Critics of efforts to mandate higher percentages of renewable energy say such legislation will increase costs for consumers at a time when they can least afford it.
“That’s absolutely wrong,” Tyler said. “Currently there’s a 2 percent [price] cap [on the 20 percent mandate imposed in 2007], and that’s not going to change. This will stabilize the costs to people because 30 percent of our electrical generation is going to be based on resources and supplies that are not going to fluctuate with the market.”
Keeping that 2 percent cap in place is key for Xcel, Henley said.
“Through our already filed compliance plan, our company anticipates we would be very close to a 30 percent level, within the current 2 percent rate cap,” Henley said. “As long as the cap on increased costs remains in place as protection for our customers, we are willing to consider increasing the standard.”
Henley said Xcel currently gets just over 10 percent of its base load from wind, 1.4 percent from hydroelectric and a small percentage from other sources. That compares to 57 percent from coal and 31.5 percent from natural gas. Those sources, especially coal, are increasingly under fire from regulators for high levels of greenhouse gas emissions blamed by scientists for worsening global warming.
Job killer or job creators
Ritter has been an outspoken champion of renewable energy during his three years in office, pushing his “New Energy Economy” at every turn. Scott McInnis, the Republican frontrunner for the governor’s office, has blasted the focus on renewables.
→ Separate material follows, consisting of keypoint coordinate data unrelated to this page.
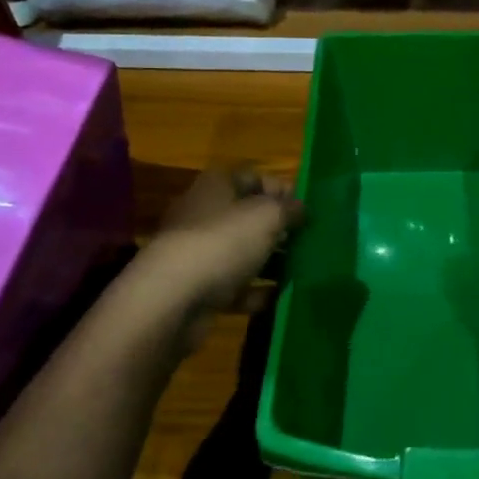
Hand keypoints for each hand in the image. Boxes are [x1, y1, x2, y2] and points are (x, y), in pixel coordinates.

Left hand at [121, 170, 301, 352]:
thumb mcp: (267, 216)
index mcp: (216, 187)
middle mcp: (204, 216)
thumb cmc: (223, 242)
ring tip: (300, 269)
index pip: (253, 177)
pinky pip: (234, 288)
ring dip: (269, 261)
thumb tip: (300, 208)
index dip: (281, 188)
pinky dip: (255, 292)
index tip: (306, 208)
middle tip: (307, 240)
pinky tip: (279, 297)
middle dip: (277, 228)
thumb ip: (289, 209)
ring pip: (242, 253)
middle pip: (247, 216)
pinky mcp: (198, 290)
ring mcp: (198, 255)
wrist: (171, 301)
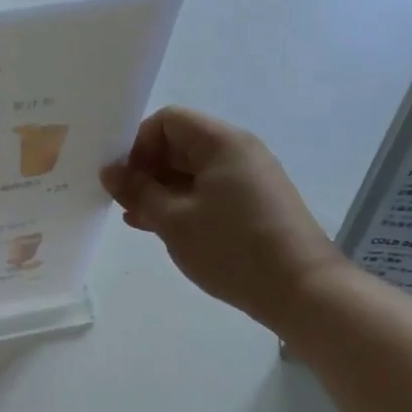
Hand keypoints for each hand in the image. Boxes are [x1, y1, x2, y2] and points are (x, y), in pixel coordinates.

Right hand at [101, 106, 348, 333]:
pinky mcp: (252, 205)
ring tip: (134, 217)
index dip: (138, 144)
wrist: (301, 290)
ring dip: (160, 190)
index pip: (168, 121)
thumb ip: (138, 190)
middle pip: (180, 144)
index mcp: (222, 143)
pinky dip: (181, 204)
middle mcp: (238, 152)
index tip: (121, 178)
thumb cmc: (232, 248)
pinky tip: (157, 226)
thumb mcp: (174, 219)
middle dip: (146, 169)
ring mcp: (248, 179)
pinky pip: (207, 192)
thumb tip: (110, 171)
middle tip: (121, 200)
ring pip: (191, 172)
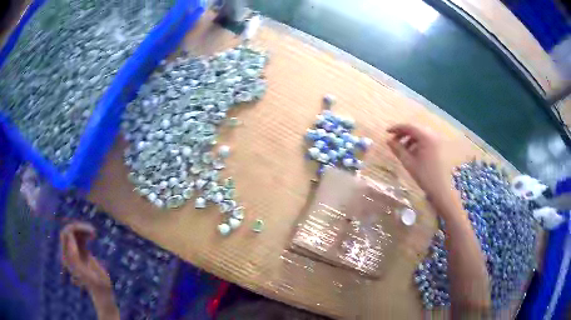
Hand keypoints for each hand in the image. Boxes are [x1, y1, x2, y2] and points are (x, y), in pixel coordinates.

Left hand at [60, 222, 111, 293]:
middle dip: (79, 228)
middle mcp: (69, 253)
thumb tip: (69, 235)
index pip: (65, 235)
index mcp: (66, 257)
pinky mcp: (83, 252)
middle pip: (69, 232)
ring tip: (94, 233)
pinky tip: (94, 236)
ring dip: (83, 230)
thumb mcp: (83, 272)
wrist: (103, 293)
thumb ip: (74, 255)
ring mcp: (76, 252)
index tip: (87, 231)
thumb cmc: (94, 284)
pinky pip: (81, 237)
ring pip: (75, 233)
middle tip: (92, 230)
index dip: (73, 229)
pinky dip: (86, 234)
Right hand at [386, 124, 448, 199]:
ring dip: (411, 139)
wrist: (443, 189)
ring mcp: (439, 141)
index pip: (409, 127)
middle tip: (394, 141)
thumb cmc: (425, 176)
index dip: (397, 128)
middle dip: (404, 134)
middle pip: (416, 129)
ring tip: (403, 149)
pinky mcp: (441, 147)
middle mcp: (434, 135)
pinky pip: (428, 140)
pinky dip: (419, 143)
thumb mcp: (409, 163)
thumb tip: (388, 140)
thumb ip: (398, 150)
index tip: (387, 132)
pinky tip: (414, 153)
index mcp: (426, 137)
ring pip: (422, 135)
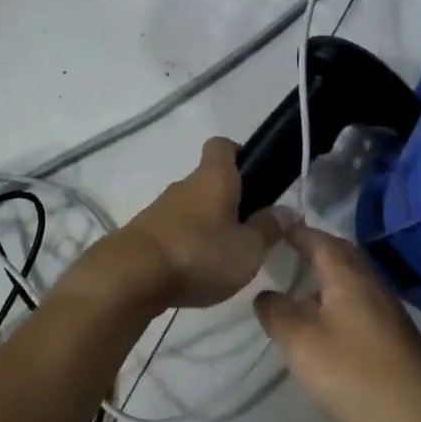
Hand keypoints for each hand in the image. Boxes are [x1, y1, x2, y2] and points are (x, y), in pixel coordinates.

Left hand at [74, 138, 286, 313]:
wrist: (132, 275)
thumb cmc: (199, 253)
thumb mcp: (247, 248)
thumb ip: (268, 229)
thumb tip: (288, 211)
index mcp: (213, 178)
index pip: (222, 146)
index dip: (239, 153)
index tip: (256, 175)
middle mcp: (185, 185)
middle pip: (209, 180)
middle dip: (229, 200)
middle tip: (251, 230)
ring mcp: (161, 208)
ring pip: (192, 207)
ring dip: (208, 224)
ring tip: (226, 257)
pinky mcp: (146, 232)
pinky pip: (175, 229)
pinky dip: (189, 243)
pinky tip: (197, 270)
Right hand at [254, 225, 420, 421]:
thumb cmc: (358, 378)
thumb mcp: (301, 344)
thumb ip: (276, 312)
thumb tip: (265, 294)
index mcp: (348, 276)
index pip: (316, 237)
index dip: (292, 230)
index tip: (267, 228)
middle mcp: (371, 284)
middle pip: (338, 254)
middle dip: (311, 248)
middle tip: (281, 252)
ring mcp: (388, 312)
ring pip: (350, 280)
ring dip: (324, 277)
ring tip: (294, 288)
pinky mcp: (395, 339)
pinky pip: (359, 303)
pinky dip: (336, 301)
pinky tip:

“Scott’s very concerned about the lack of balance that we’ve seen in energy policy — that you’ve had basically one focus on various alternative sources, which is perfectly fine, except we’ve had what in Scott’s view has been a targeting, if you will — perhaps even a demonization — of oil and gas,” McInnis spokesman Sean Duffy said Monday. McInnis, an oil and gas attorney from the state’s Western Slope, wants to do more to revive Colorado’s natural gas industry.
Colorado voters in 2004 passed Amendment 37, which imposed a 10 percent renewable standard on all utilities. Members of REAs such as the state’s largest, the Intermountain Rural Electric Association, opted out of that mandate only to have the legislature impose a 10 percent RES in 2007. Colorado’s 30-percent RES by 2020 would put it among the leading states in terms of requiring renewable energy portfolios, behind only California at 33 percent by 2020.
Some REAs have bitterly opposed RES mandates, claiming such legislation discriminates against their membership based on their right to dissent on the issue of global climate change. Because the co-ops are not investor-owned, they are not regulated by the PUC, giving the state less power over what energy sources the REAs use to build their base loads.
A bill seeking to impose conservation measures on co-ops with 130,000 members or more (IREA, the state’s largest, is the only one that qualified) didn’t make it out of the House last session. But a bill aimed at making co-op board elections more transparent and fair to challengers has been proposed for this session. REA boards are increasingly seeing challenges for so-called green candidates.
As for Tyler’s bill, while market forces are already naturally increasing wind, solar, biomass and geothermal energy production in Colorado, he said legislation sometimes provides a needed nudge to do even more.
“That’s the kind of nudge that maybe for an electrical utility makes it better and easier for them to deal with the board of directors; maybe it provides a better resource for the people in Xcel Energy who are driving the renewable resources; and it might give them a little more leverage with their corporate headquarters, too,” Tyler said.